Hip Hop Honors 2016 Was Entirely Too Lit
The Hip Hop Honors 2016: All Hail The Queens was much more than just another celebration of celebrity. It was a ceremony to honor hip hop’s legacy.
The 2016 Hip Hop Honors ceremony was a 2-hour blow out commemoration of the achievements of hip hop pioneers Lil Kim, Salt n Pepa with DJ Spinderella, Missy Elliott, and Queen Latifah. These legends wore beaming grins through the whole broadcast as they watched their friends, contemporaries, and fans shower them with praise. in their acceptance speeches, each performer was gracious, thanking God and long lists of lifetime collaborators. They also spoke to the Movement for Black Lives, calling for unity and strength in our endeavors to change the world. And seeing this all take place on-screen was a welcome celebration of blackness in light of recent tragedies.
At the same time, All Hail The Queens was a nostalgic ride through the better times of hip hop. A bevy of hip-hop artists took to the stage to perform classics from “Ladies First” to “Push It” to “Crush on You” to “Hot Boyz” with all of the wardrobe and passion as the originators. And it was those songs that reminded us of what hip-hop used to be. During a simpler time, the women just had pure flows. Their lyrics had meaning. They were fashion forward. They defied stereotypes. They innovated in an industry that didn’t want them there and during a time where expectations were non-existent. In the face of that, Queen Latifah pushed for “U-N-I-T-Y”, Salt n Pepa proclaimed “Let’s Talk About Sex”, Missy Elliott “Hit Em wit da Hee”, and Lil Kim declared she had “No Time”.
Growing up in the 90’s, I remember those times well. I remember when girls were bleaching and cutting their hair into asymmetrical bobs, when Queen Latifah was an around the way girl, when Missy donned a garbage bag for one of the dopest videos in history, and when Lil Kim’s covers had parents’ groups clutching their pearls. Back then, pushing the envelope was for purposes like AIDS education, sexual liberation, or creativity’s sake and not just for controversy. And Missy’s catalogue, from what she recorded herself to what she wrote or produced for other artists has really come to define much of music for the last 2 decades. Whether these queens knew it back then or not, their work helps to shape a generation.

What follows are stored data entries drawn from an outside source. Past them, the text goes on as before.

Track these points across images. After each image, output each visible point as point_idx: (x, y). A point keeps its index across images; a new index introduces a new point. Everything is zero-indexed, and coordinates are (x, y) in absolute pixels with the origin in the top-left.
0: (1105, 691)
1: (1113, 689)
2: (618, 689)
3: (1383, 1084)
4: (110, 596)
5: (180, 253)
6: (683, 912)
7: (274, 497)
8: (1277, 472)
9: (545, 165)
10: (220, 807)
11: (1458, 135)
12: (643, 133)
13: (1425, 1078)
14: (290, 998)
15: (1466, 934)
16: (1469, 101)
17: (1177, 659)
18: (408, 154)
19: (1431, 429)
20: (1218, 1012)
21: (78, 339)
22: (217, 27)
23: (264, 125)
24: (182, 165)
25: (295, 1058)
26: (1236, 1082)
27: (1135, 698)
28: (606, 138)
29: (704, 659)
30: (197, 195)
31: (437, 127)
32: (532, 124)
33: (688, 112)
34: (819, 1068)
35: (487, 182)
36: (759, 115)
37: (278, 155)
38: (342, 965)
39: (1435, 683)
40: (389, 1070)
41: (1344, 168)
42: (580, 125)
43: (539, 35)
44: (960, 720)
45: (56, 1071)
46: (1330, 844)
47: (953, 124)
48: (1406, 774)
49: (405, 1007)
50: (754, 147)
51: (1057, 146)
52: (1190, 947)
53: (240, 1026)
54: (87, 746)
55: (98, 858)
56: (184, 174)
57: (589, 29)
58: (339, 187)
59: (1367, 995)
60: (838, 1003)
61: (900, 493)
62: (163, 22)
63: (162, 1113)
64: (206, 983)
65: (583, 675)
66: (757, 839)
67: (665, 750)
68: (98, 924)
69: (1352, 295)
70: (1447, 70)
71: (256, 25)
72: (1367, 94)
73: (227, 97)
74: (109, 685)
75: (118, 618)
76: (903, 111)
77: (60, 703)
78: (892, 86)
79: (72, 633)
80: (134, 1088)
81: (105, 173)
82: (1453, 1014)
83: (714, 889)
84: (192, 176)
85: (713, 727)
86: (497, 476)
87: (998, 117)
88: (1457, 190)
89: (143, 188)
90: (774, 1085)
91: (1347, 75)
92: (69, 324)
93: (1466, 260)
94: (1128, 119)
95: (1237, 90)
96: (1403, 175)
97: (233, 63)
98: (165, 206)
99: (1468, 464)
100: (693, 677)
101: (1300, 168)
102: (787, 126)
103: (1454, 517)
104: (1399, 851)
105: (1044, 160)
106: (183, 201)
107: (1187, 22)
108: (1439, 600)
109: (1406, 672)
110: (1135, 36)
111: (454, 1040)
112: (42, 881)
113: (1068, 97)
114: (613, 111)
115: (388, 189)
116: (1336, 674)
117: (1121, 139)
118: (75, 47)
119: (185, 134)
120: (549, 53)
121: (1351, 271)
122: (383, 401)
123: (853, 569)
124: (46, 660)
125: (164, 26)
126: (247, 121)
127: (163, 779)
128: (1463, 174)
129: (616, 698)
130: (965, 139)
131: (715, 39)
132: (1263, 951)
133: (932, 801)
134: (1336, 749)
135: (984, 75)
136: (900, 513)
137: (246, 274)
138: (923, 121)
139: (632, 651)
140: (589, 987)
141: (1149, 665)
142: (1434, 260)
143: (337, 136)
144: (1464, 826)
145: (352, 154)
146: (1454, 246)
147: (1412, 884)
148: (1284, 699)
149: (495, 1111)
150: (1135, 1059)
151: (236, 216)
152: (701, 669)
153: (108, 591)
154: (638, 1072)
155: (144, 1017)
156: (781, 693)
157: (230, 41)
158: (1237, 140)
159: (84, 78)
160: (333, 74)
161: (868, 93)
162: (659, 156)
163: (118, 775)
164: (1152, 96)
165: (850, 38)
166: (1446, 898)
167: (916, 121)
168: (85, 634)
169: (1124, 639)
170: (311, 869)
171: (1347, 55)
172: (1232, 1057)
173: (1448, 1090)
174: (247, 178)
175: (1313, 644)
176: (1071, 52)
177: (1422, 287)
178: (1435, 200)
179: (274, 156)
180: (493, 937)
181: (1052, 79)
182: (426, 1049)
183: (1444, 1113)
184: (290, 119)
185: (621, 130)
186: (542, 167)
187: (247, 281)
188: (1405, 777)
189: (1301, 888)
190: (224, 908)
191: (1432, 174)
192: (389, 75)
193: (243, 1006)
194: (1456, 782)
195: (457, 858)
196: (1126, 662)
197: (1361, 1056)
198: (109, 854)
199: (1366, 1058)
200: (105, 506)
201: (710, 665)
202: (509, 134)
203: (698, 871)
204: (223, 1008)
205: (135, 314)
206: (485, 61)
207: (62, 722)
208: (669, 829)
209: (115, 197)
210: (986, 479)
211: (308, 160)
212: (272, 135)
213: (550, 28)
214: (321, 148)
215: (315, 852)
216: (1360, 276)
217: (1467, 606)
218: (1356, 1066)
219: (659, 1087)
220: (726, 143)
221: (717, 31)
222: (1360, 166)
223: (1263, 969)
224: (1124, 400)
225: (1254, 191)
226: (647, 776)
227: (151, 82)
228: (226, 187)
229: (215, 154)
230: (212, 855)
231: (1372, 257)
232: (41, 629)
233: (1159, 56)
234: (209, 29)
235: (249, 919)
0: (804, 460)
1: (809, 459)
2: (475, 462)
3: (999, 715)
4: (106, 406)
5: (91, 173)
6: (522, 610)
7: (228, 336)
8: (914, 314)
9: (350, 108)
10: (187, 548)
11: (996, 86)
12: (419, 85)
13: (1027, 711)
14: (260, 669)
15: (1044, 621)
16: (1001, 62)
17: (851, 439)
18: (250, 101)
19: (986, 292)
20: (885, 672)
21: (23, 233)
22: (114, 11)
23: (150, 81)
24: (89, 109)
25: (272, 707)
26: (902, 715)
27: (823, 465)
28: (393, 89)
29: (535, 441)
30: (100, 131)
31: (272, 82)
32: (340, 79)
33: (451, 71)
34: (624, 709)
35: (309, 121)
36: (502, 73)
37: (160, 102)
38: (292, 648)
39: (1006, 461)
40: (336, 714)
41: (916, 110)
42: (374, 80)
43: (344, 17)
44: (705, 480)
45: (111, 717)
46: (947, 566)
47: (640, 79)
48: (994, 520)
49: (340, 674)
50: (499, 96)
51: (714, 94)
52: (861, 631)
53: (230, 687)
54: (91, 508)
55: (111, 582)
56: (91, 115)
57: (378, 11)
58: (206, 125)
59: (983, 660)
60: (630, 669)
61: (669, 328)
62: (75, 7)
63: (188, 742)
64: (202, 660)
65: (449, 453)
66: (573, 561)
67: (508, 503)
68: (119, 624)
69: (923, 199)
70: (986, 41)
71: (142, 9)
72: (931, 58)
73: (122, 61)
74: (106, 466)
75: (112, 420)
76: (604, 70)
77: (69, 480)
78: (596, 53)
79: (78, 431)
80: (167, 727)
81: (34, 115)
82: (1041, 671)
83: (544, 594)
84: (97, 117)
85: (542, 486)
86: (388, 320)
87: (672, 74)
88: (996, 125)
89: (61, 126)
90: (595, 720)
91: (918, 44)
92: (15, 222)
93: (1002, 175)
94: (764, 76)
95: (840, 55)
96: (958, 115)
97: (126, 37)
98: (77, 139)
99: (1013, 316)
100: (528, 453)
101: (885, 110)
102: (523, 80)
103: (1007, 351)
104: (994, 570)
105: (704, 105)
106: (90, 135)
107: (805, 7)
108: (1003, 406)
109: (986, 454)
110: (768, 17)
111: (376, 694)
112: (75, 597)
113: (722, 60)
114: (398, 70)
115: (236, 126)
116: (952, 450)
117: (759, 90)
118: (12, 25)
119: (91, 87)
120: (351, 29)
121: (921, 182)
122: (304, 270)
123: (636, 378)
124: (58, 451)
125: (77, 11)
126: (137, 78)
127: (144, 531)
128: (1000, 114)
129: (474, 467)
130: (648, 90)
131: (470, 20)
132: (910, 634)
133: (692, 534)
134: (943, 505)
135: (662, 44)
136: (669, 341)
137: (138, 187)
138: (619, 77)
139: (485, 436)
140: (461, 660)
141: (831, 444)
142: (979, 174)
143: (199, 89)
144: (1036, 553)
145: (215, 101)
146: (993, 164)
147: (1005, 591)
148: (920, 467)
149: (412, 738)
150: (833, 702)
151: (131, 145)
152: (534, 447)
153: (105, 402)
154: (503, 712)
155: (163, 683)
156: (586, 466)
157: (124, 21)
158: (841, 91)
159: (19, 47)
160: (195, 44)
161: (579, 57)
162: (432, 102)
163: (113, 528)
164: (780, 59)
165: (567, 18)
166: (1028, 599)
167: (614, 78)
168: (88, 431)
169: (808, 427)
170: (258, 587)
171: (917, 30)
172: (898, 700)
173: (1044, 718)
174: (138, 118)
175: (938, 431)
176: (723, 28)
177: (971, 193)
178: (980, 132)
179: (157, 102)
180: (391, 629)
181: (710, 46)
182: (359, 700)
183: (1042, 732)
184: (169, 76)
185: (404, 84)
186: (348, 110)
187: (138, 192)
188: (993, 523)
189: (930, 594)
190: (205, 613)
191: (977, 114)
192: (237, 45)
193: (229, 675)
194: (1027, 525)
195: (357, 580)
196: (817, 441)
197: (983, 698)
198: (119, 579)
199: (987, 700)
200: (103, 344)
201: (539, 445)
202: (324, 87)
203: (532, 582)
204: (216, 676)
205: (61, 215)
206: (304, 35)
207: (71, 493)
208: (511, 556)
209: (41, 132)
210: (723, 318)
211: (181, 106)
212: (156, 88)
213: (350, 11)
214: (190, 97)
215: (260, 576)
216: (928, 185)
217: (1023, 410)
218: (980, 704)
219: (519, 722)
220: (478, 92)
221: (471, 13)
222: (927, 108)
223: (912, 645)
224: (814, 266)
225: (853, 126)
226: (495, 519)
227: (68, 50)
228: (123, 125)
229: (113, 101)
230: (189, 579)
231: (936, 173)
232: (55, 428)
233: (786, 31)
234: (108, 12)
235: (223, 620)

In the closing performance, Queen Latifah brought up a “who’s who” of female rappers from across the country and throughout history including Yo-Yo, Monie Love, Da Brat, Ms Jade, MC Lyte, Nikki D, Sha Rock, Sweet Tee, The Lady of Rage, Suga T, Rah Digga, Mia X, Heather B, and Eve. It was astonishing to see so much of rap history there on the stage at one time, and it also signified why this show was so important. Just as their careers inspired a generation, their legacies need to inspire a new generation.